Présentation : Après Village fortifié, (1952), et Croix sous l'orage, (1957), il semble abandonner la réalité. De 1953, Gorbio, village provençal, réduit à des géométries cubiques limitées par de fermes traits noirs, baignant dans une lumière nordique de camaïeu gris sombre, tragique et antinomique des ciels du Midi avec seul un rehaut de pourpre, un autre d'ocre à Seine-Port, (1960), perdu dans une végétation dense comme un moucharabieh, il abstrait*. Paysage, (1960), bande  de plots de couleurs, non bordés cette fois, éclairés, blancs dans entouré de pourpre et de noir, ou Jardin, (1964), relève de la même construction de géométries avec un flamboiements des rouges dans un ensemble nocturne. En 1966, il peint des paysages abstraits* lyriques qu'il reprend en 1990.

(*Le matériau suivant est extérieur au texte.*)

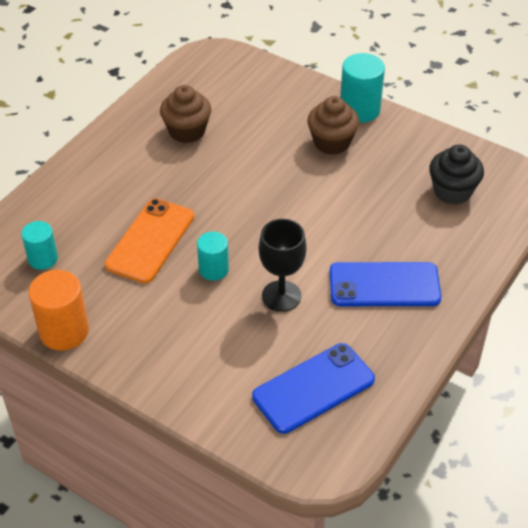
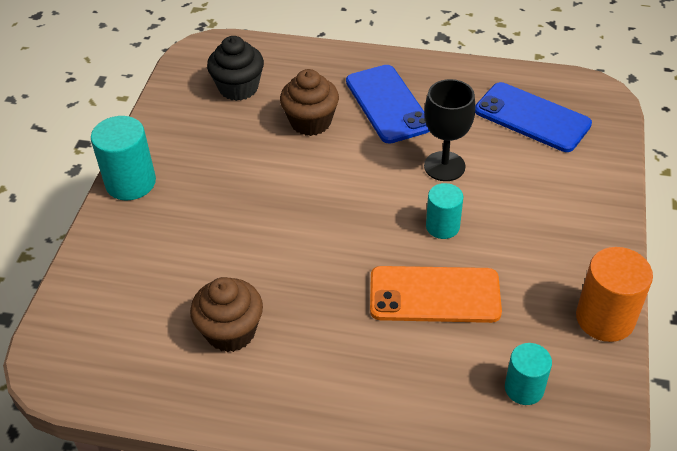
camera: 110 degrees left, 0 degrees up
brown cupcake [307,96,359,155] -> brown cupcake moved to [280,69,339,136]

De 1967 à 1971, il est non-figuratif*, P834, (1970). En 1976, dans de grandes toiles unies, il ouvre des fenêtres par lesquelles frémissent des reflets imaginaires. En 1983, de grandes toiles faites de triangulations tantôt juxtaposées, tantôt superposées, tantôt rigoureuses, tantôt fondues dans le coup du pinceau, Prakriti, (2001) ; la profondeur vient de la variation des couleurs à dominante chaude ou à dominante humide. Paysage? Tout au plus suggéré : l'heure de la méridienne ou la jungle tropicale. Et généralement ignoré, Prakiti, (1998), combinaison cercles bandes et triangles, à la manière d'Herbin*, ou Srakiti, (2002).

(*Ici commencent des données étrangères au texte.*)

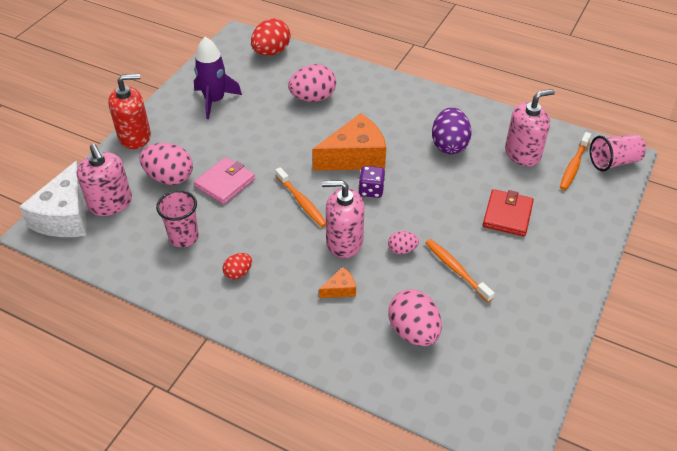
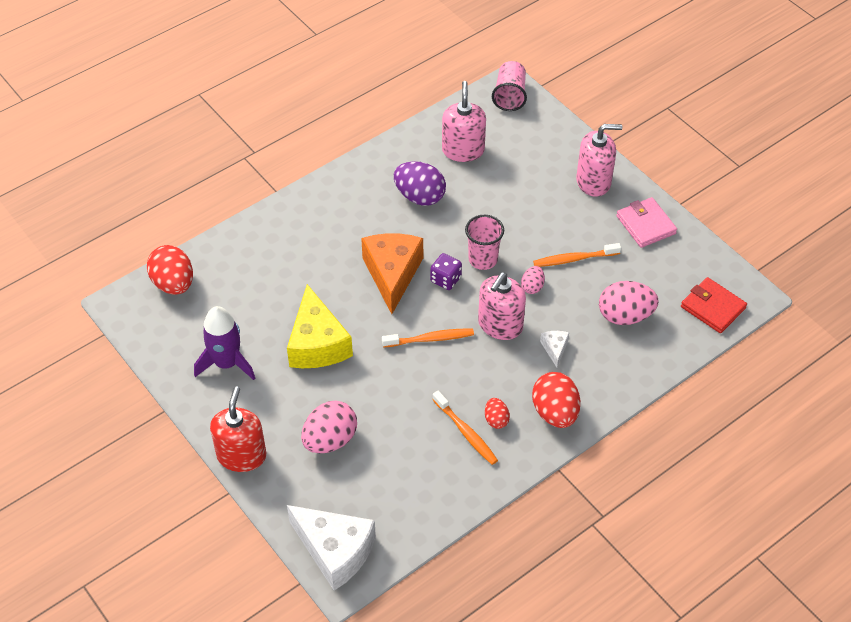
camera: 65 degrees left, 5 degrees up
pink soap dispenser [76,144,132,216] -> pink soap dispenser moved to [576,124,622,197]
pink cup [156,190,199,247] -> pink cup moved to [465,215,504,270]
pink wallet [194,157,255,205] -> pink wallet moved to [616,197,677,248]
pink egg [288,64,336,102] -> none
orange cheese [319,267,356,298] -> white cheese [540,331,569,367]
red wallet [483,189,534,236] -> red wallet moved to [681,277,747,333]
orange toothbrush [560,132,591,190] -> orange toothbrush moved to [432,391,498,465]
none -> yellow cheese [287,284,353,368]
none -> red egg [532,372,580,428]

En 1990, retournant aux sources orientales, il développe le point qui s'élargit jusqu'au cercle, jusqu'à une sorte de roue d'Açoka faite de circonférences concentriques séparées par une fine solution de continuité, sans jamais verser dans l'art optique* et son effet rétinien, Nad, (1987), L'Arbre, (2008). Du point, bindu au cercle, mandala. Les oeuvres sont souvent faites de diptyques verticaux, l'un des panneaux étant réservé au cercle et à ses variations, l'autre au monochrome correspondant à la dominante du premier frappé de phrases en sanscrit. Les bandes horizontales, les triangles isocèles trouvent leur crépitement doux dans cette solution de continuité récurrente, (2004, 2010), que l'on retrouve dans des touches ardentes qui pourraient être des morceaux de roche, d'une montagne indiquée par des diagonales, (2010). Toutes les couleurs sont requises, le noir comme le rouge ardent, le beige pâle comme le bleu azuréen. Une éclipse totale montre un cercle parfait bordé d'une légère ligne éruptive.

Expositions : 1947, Art society, Bombay ; 1958, Lara Vincy, Paris ; 1980, Galleriet, Oslo, (P) ; 1997, Musée des Beaux-arts, Bhopal, (P) ; 2010, Patrice Trigano, Paris, (P).

Rétrospective : 1991, Palais Carnoles, Menton.

Musées : Tour Lascaris, Gorbio, une centaine d'eouvres.